Top of Extracted records

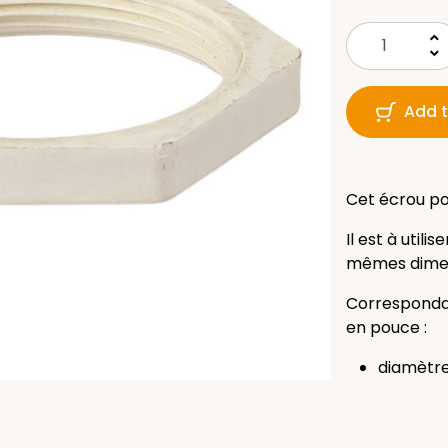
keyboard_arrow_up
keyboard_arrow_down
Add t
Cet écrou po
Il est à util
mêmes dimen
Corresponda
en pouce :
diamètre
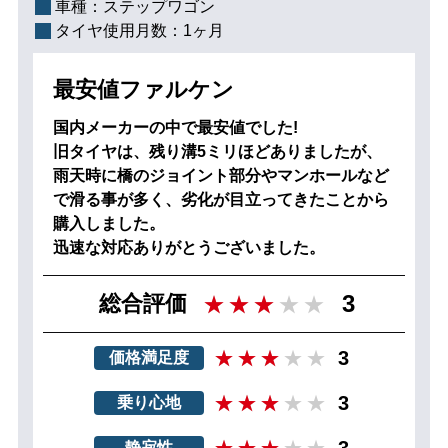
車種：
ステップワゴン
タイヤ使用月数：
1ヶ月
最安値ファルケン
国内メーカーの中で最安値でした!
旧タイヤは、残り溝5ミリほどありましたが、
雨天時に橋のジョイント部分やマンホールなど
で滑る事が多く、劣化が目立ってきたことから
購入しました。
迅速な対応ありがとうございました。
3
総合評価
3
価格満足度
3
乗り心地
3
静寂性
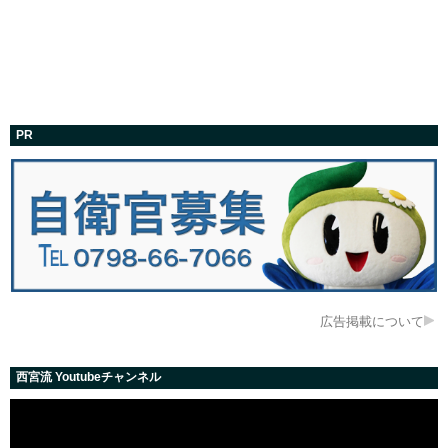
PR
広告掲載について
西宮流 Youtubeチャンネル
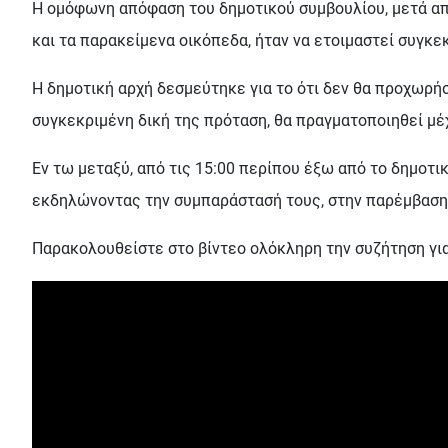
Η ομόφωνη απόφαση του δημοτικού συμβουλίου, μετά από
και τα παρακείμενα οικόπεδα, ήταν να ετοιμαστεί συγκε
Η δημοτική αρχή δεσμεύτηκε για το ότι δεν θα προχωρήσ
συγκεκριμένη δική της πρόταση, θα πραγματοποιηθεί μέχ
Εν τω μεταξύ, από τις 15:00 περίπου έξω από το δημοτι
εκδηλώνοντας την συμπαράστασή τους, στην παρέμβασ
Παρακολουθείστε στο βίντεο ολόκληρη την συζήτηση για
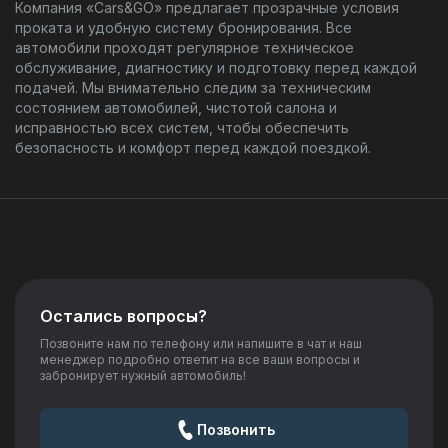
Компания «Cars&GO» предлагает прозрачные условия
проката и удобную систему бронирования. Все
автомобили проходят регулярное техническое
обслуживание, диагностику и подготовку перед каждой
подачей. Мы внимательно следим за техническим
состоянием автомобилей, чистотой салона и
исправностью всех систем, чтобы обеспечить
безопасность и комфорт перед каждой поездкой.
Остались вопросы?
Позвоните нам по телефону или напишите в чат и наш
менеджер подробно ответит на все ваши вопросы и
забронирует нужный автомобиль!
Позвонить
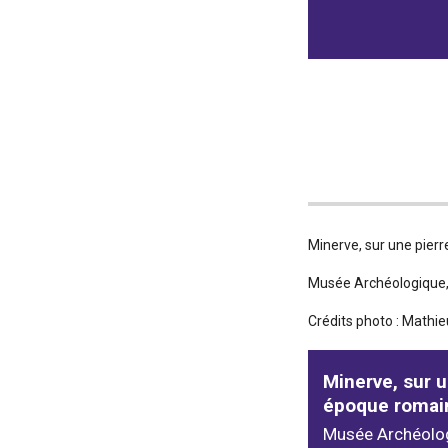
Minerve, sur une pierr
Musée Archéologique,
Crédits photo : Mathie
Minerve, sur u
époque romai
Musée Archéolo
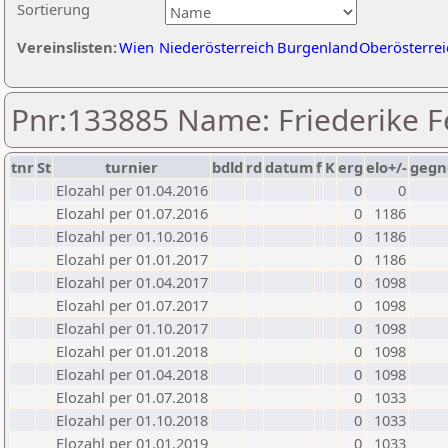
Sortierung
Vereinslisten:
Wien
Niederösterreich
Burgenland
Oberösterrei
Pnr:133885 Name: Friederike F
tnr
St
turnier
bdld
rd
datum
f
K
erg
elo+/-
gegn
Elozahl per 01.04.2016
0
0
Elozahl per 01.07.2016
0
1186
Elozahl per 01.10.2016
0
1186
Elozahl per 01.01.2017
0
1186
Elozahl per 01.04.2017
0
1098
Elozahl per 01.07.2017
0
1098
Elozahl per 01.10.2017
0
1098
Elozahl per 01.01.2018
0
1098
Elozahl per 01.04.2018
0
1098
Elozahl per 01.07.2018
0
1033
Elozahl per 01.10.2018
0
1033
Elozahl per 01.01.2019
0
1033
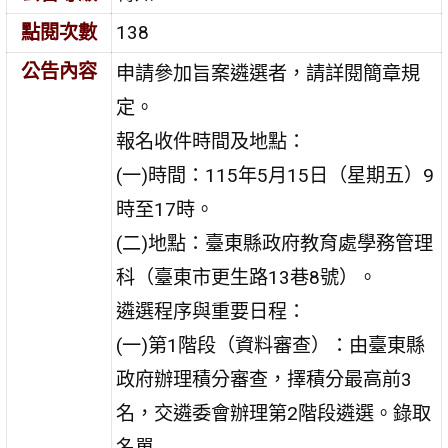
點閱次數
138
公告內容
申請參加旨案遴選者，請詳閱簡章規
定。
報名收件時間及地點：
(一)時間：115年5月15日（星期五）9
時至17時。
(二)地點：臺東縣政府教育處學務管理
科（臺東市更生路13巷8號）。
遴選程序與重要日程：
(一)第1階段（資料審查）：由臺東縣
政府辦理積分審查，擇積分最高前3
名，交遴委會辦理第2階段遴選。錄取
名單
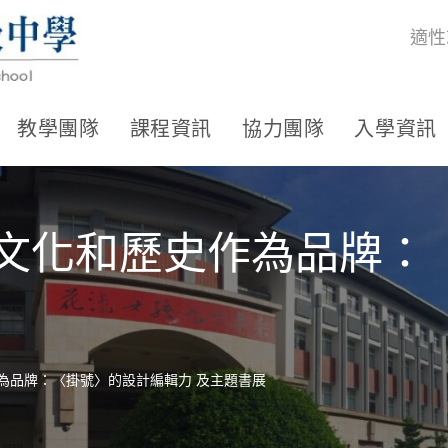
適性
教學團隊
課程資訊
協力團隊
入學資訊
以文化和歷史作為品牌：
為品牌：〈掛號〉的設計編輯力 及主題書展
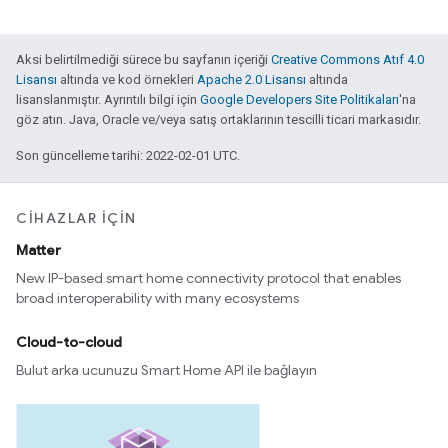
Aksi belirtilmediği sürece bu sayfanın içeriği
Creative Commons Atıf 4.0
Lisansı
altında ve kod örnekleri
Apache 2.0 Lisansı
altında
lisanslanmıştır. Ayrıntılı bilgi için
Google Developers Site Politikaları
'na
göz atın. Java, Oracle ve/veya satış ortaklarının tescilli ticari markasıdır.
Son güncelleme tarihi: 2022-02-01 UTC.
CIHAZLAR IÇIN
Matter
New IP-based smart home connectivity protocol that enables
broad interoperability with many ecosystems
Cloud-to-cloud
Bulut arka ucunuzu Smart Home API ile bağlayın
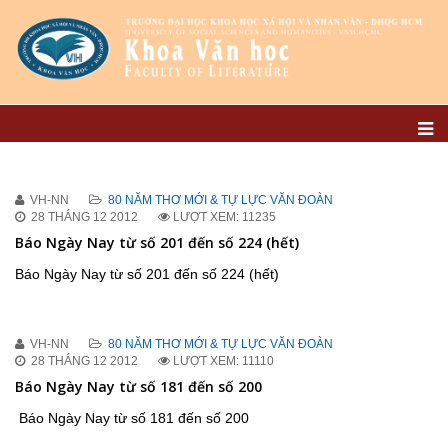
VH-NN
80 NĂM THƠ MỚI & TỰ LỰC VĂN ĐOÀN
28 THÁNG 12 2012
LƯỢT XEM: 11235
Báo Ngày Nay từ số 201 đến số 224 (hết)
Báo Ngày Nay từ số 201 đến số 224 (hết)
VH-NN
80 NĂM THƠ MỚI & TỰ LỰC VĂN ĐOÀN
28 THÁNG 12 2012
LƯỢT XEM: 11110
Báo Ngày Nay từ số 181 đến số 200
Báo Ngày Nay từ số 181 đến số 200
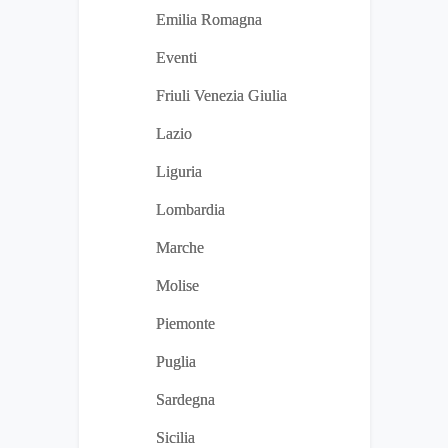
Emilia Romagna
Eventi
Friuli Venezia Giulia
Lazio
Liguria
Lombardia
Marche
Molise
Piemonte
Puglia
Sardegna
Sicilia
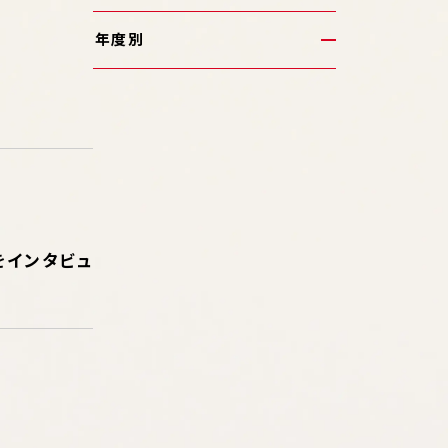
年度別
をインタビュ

Bottom of Extracted records
Top of Extracted records

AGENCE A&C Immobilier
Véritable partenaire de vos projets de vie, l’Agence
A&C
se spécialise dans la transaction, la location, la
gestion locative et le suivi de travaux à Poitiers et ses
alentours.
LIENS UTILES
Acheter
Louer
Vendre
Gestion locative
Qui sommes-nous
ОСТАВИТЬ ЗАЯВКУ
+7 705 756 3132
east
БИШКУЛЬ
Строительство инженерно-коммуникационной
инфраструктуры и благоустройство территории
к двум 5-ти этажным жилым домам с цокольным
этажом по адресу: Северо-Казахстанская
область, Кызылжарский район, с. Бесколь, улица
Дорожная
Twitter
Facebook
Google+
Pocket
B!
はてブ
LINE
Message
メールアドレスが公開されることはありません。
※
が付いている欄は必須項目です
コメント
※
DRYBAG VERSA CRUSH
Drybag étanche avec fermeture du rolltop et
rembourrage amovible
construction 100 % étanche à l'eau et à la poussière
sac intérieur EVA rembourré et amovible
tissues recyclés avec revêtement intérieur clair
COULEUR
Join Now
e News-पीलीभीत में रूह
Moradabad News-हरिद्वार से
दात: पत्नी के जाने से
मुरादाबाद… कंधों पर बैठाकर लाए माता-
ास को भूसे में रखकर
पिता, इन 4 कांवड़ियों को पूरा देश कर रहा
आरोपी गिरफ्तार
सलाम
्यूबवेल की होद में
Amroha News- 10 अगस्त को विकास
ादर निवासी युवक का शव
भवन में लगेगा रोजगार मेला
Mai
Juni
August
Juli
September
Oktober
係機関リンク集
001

Bottom of Extracted records

What should come back is an exact copy of the lines above from the line with "keyboard_arrow_up" to the line with "Elozahl per 01.04.2016", both included, minus the pictures.

keyboard_arrow_up
keyboard_arrow_down
Add t
Cet écrou po
Il est à util
mêmes dimen
Corresponda
en pouce :
diamètre
車種：
ステップワゴン
タイヤ使用月数：
1ヶ月
最安値ファルケン
国内メーカーの中で最安値でした!
旧タイヤは、残り溝5ミリほどありましたが、
雨天時に橋のジョイント部分やマンホールなど
で滑る事が多く、劣化が目立ってきたことから
購入しました。
迅速な対応ありがとうございました。
3
総合評価
3
価格満足度
3
乗り心地
3
静寂性
PR
広告掲載について
西宮流 Youtubeチャンネル
Η ομόφωνη απόφαση του δημοτικού συμβουλίου, μετά από
και τα παρακείμενα οικόπεδα, ήταν να ετοιμαστεί συγκε
Η δημοτική αρχή δεσμεύτηκε για το ότι δεν θα προχωρήσ
συγκεκριμένη δική της πρόταση, θα πραγματοποιηθεί μέχ
Εν τω μεταξύ, από τις 15:00 περίπου έξω από το δημοτι
εκδηλώνοντας την συμπαράστασή τους, στην παρέμβασ
Παρακολουθείστε στο βίντεο ολόκληρη την συζήτηση για
Компания «Cars&GO» предлагает прозрачные условия
проката и удобную систему бронирования. Все
автомобили проходят регулярное техническое
обслуживание, диагностику и подготовку перед каждой
подачей. Мы внимательно следим за техническим
состоянием автомобилей, чистотой салона и
исправностью всех систем, чтобы обеспечить
безопасность и комфорт перед каждой поездкой.
Остались вопросы?
Позвоните нам по телефону или напишите в чат и наш
менеджер подробно ответит на все ваши вопросы и
забронирует нужный автомобиль!
Позвонить
Minerve, sur une pierr
Musée Archéologique,
Crédits photo : Mathie
Minerve, sur u
époque romai
Musée Archéolo
Sortierung
Vereinslisten:
Wien
Niederösterreich
Burgenland
Oberösterrei
Pnr:133885 Name: Friederike F
tnr
St
turnier
bdld
rd
datum
f
K
erg
elo+/-
gegn
Elozahl per 01.04.2016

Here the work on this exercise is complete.